Info & Theory
A load balancer spreads incoming requests across a pool of backend servers so none is overwhelmed while others idle. The policy decides which server gets each request.
The policies
- Round-robin — cycle through servers in order.
- Least-connections — send to the server with the fewest active requests.
- Weighted — give faster servers proportionally more traffic.
- Random — pick a server uniformly at random.
Poisson arrivals
Requests arrive randomly: inter-arrival gaps are
−ln(U)/λ for random U, the classic
Poisson process seen in real bursty traffic.
Utilisation and latency
Utilisation ρ = λ/μ is the busy fraction of a
server. Queueing theory gives waiting time
∝ 1/(1 − ρ), so latency explodes as
ρ → 1. Round-robin can still pile queues onto slow
servers; least-connections adapts to keep them even.

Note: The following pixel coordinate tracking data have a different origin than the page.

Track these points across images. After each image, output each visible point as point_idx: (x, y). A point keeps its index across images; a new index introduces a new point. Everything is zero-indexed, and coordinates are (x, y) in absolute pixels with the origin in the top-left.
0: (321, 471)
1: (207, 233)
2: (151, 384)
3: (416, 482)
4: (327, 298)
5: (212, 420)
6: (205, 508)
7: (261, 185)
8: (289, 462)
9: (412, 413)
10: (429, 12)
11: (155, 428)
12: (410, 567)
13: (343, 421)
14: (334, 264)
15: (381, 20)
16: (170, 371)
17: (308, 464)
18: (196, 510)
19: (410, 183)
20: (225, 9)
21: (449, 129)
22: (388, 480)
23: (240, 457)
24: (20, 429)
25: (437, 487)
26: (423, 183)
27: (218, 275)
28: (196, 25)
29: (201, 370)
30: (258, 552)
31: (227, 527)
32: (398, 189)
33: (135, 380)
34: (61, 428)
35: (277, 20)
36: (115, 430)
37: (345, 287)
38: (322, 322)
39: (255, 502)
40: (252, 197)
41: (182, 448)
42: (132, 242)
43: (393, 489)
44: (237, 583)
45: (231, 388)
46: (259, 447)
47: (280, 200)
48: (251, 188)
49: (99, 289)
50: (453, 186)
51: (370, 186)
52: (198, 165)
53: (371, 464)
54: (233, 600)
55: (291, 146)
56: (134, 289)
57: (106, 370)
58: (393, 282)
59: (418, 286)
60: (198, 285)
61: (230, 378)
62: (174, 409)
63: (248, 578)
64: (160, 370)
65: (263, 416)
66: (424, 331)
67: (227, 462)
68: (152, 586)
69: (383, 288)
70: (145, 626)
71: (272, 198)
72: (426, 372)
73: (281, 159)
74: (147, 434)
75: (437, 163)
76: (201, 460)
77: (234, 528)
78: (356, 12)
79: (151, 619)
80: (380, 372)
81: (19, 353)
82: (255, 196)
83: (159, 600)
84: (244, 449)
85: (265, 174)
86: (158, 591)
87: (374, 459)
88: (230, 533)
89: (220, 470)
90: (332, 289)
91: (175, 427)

Frequently asked questions
What does a load balancer do?
A load balancer sits in front of a pool of backend servers and decides which server should handle each incoming request, spreading traffic so no single server is overwhelmed while others sit idle.
How does round-robin balancing work?
Round-robin sends each successive request to the next server in a fixed cyclic order: server 1, server 2, server 3, then back to 1. It is simple and fair when servers are identical and requests cost roughly the same.

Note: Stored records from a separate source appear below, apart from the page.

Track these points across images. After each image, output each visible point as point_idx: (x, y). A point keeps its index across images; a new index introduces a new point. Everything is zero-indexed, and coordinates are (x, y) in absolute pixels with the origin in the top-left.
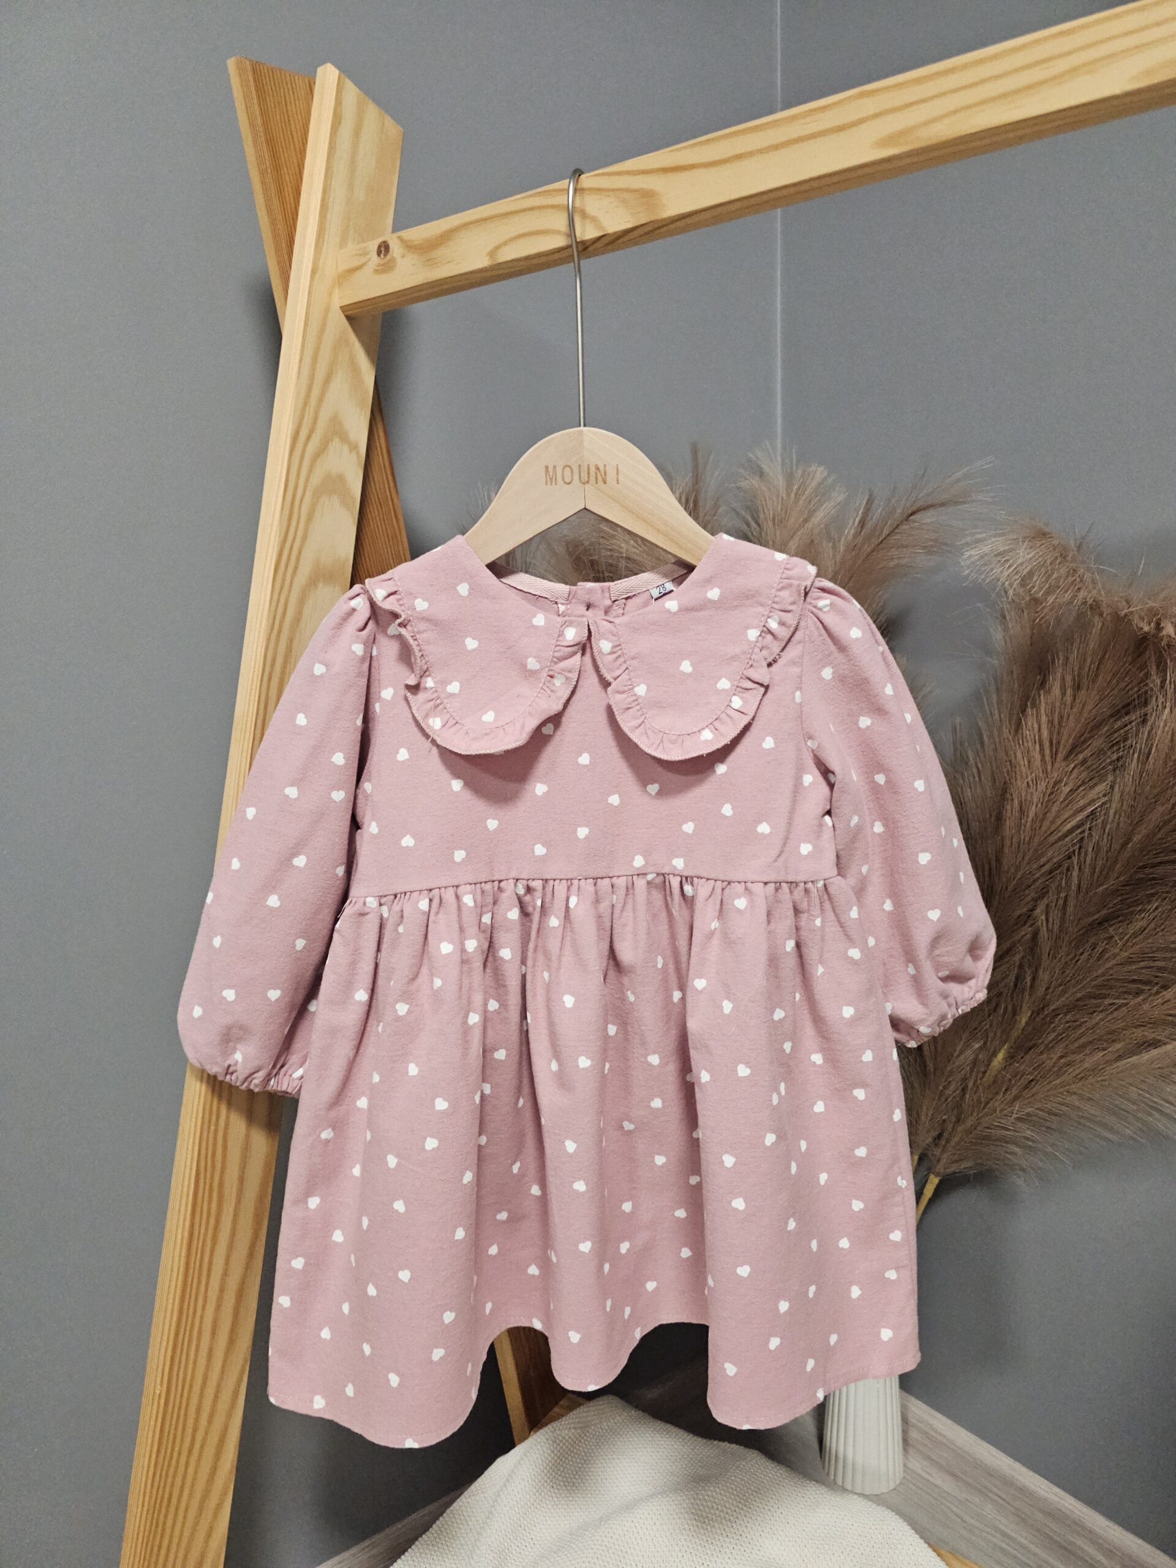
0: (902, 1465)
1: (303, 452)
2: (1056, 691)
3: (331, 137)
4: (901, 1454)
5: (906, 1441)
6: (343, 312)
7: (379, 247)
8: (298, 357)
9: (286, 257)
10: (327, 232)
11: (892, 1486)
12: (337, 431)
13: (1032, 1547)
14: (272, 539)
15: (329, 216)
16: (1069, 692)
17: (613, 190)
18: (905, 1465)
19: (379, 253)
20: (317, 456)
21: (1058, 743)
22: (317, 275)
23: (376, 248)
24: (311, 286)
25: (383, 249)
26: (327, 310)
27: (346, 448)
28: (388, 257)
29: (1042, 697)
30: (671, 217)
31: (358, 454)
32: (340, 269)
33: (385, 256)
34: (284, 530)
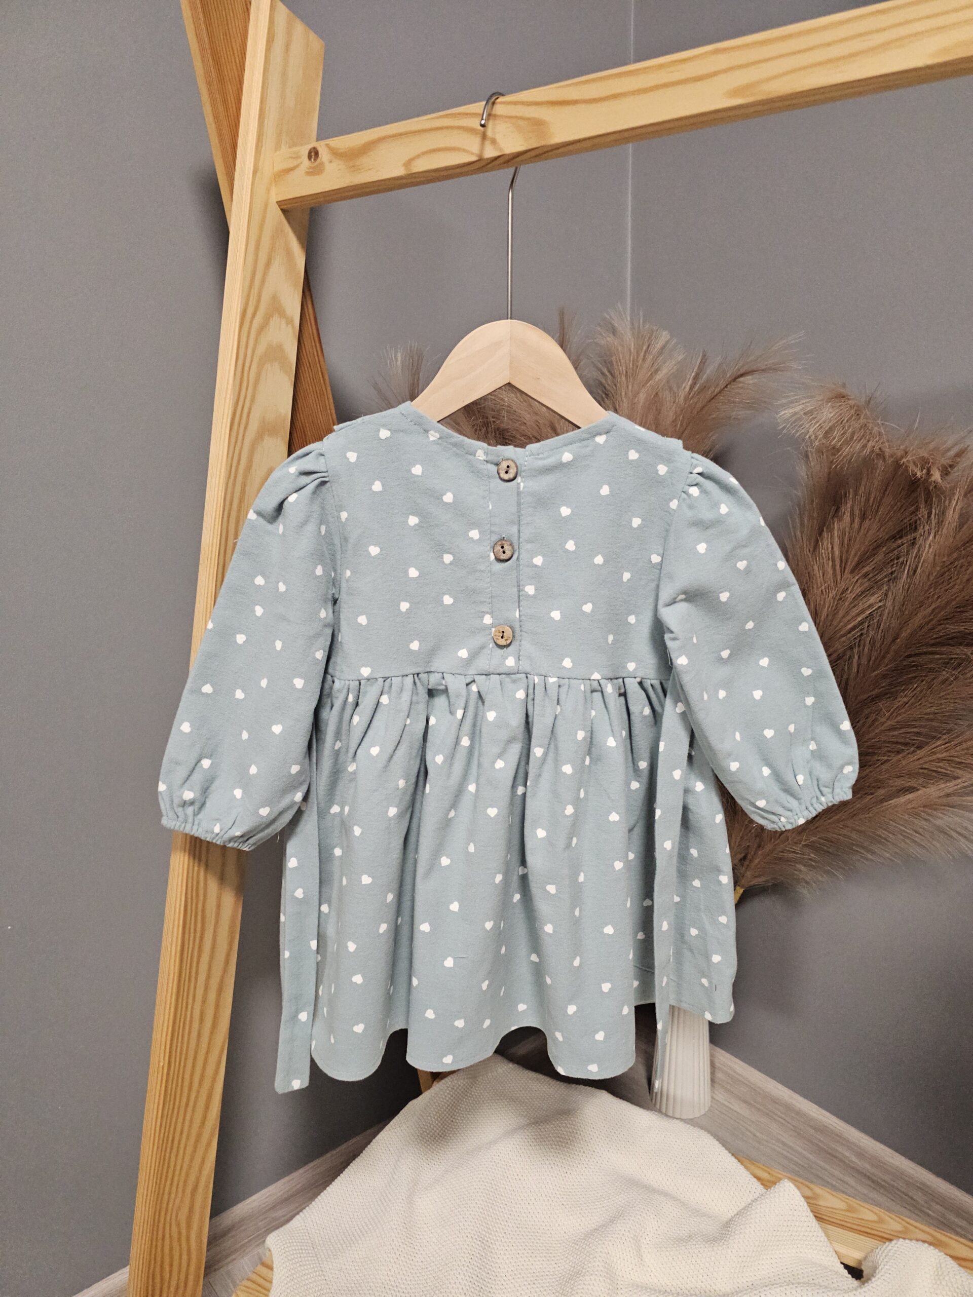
0: (710, 1098)
1: (250, 328)
2: (847, 518)
3: (266, 54)
4: (710, 1090)
5: (713, 1081)
6: (279, 206)
7: (310, 153)
8: (243, 247)
9: (230, 157)
10: (264, 137)
11: (703, 1113)
12: (276, 308)
13: (804, 1152)
14: (228, 401)
15: (266, 122)
16: (857, 520)
18: (712, 1098)
19: (310, 157)
20: (262, 329)
21: (847, 560)
22: (258, 174)
23: (307, 152)
24: (253, 184)
25: (313, 154)
26: (266, 205)
27: (283, 322)
28: (318, 161)
29: (836, 524)
30: (558, 144)
31: (293, 327)
32: (276, 169)
33: (315, 160)
34: (237, 393)
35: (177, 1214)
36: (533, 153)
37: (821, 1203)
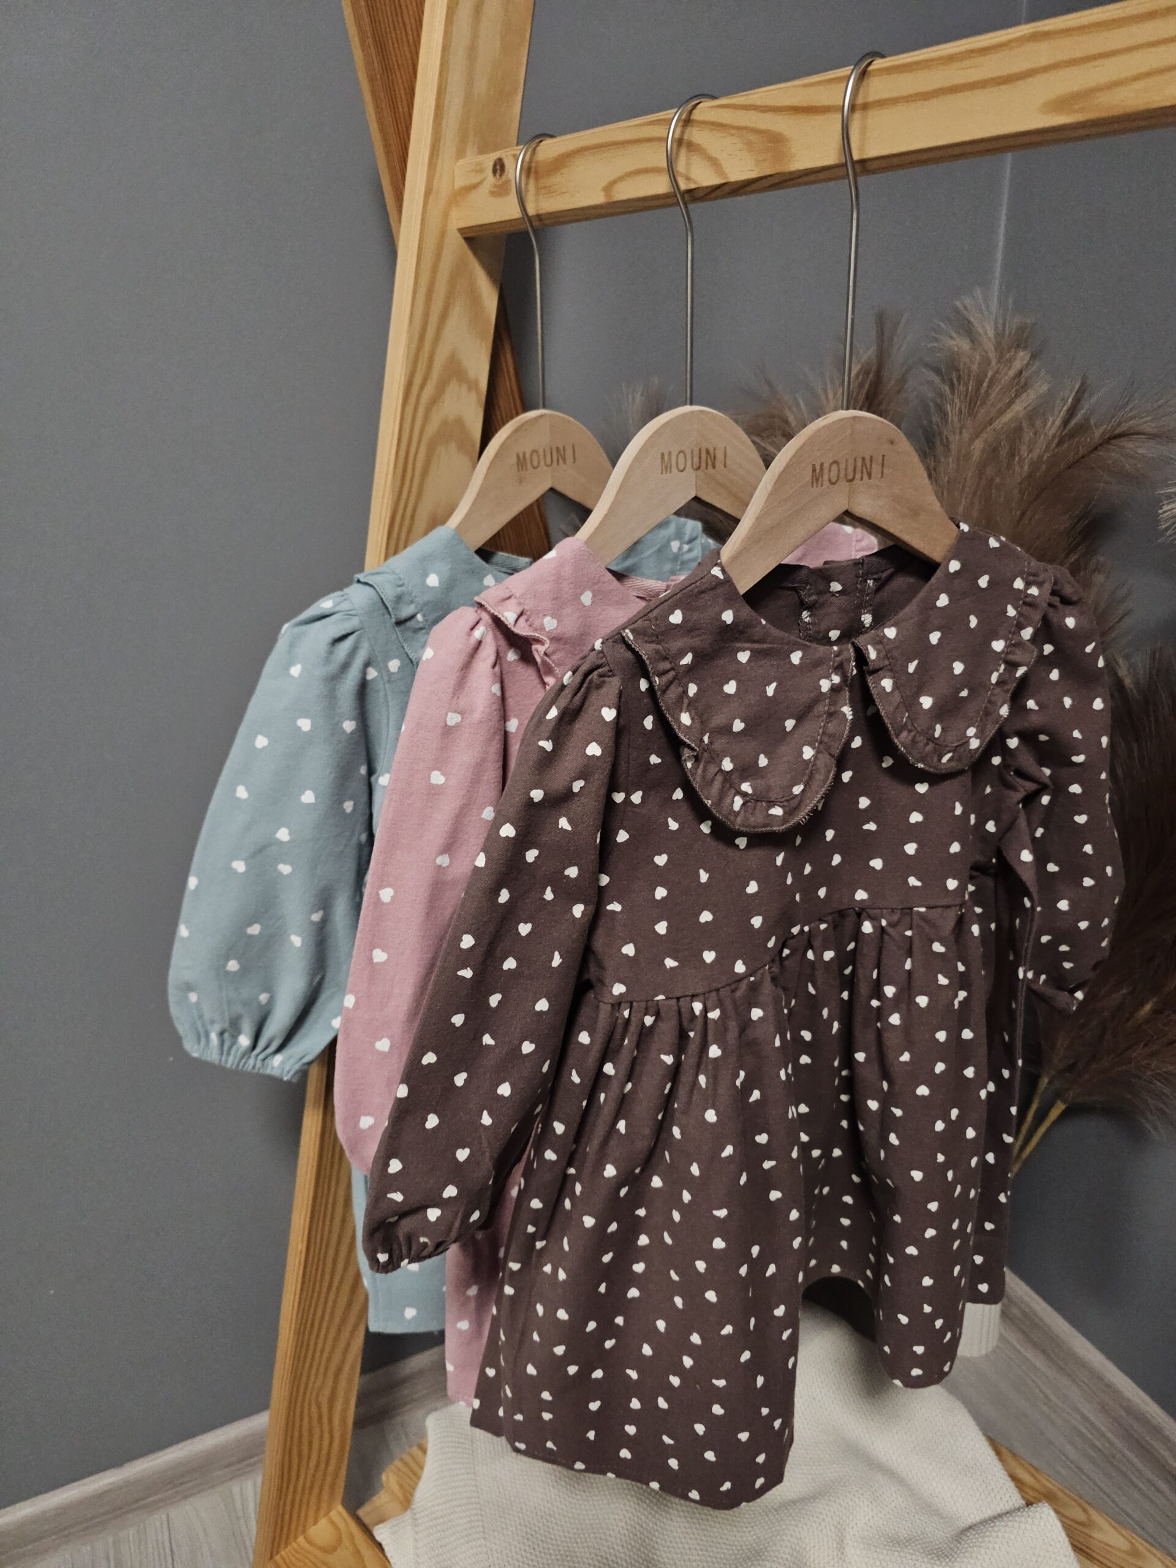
1: (417, 403)
6: (462, 234)
7: (495, 165)
8: (410, 298)
9: (399, 174)
10: (442, 143)
12: (455, 372)
13: (1109, 1435)
14: (386, 501)
15: (444, 124)
17: (739, 128)
19: (495, 172)
20: (434, 401)
22: (431, 197)
23: (491, 164)
24: (424, 210)
25: (498, 167)
26: (443, 234)
27: (464, 388)
28: (504, 177)
30: (799, 171)
31: (478, 393)
32: (456, 187)
33: (501, 175)
34: (397, 490)
35: (317, 1396)
36: (765, 183)
37: (1096, 1534)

What is least-connections balancing?
Least-connections sends each new request to the server currently handling the fewest active requests. It adapts to uneven request durations and unequal server speeds far better than round-robin.
What is weighted load balancing?
Weighted balancing assigns each server a weight proportional to its capacity, so faster servers receive proportionally more requests. A server with weight 3 gets roughly three times the share of one with weight 1.
When is random load balancing acceptable?
Picking a server uniformly at random is stateless and trivial to implement, and with many servers it approaches even distribution. The "power of two random choices" variant — pick two, take the less loaded — performs remarkably well.
What are Poisson arrivals?
Poisson arrivals model independent random request times where the gaps between arrivals follow an exponential distribution. This simulation generates them with inter-arrival time −ln(U)/λ for a random U, matching real bursty traffic.
Why does latency rise sharply near full utilisation?
Queueing theory shows waiting time grows like 1/(1 − ρ), where ρ is utilisation. As a server approaches 100% busy, even a small traffic increase causes queues and latency to explode.
What is server utilisation?
Utilisation ρ is the fraction of time a server is busy, equal to arrival rate divided by service rate for that server. Above ρ = 1 the server cannot keep up and its queue grows without bound.
Why can round-robin still cause imbalance?
Round-robin ignores how long each request takes and how fast each server is. If requests vary in cost or servers differ in speed, some servers build up queues while others drain, even though counts are equal.
How is average latency measured here?
The simulation records each completed request's total time — waiting in the queue plus being served — and reports the running average across all finished requests under the current policy.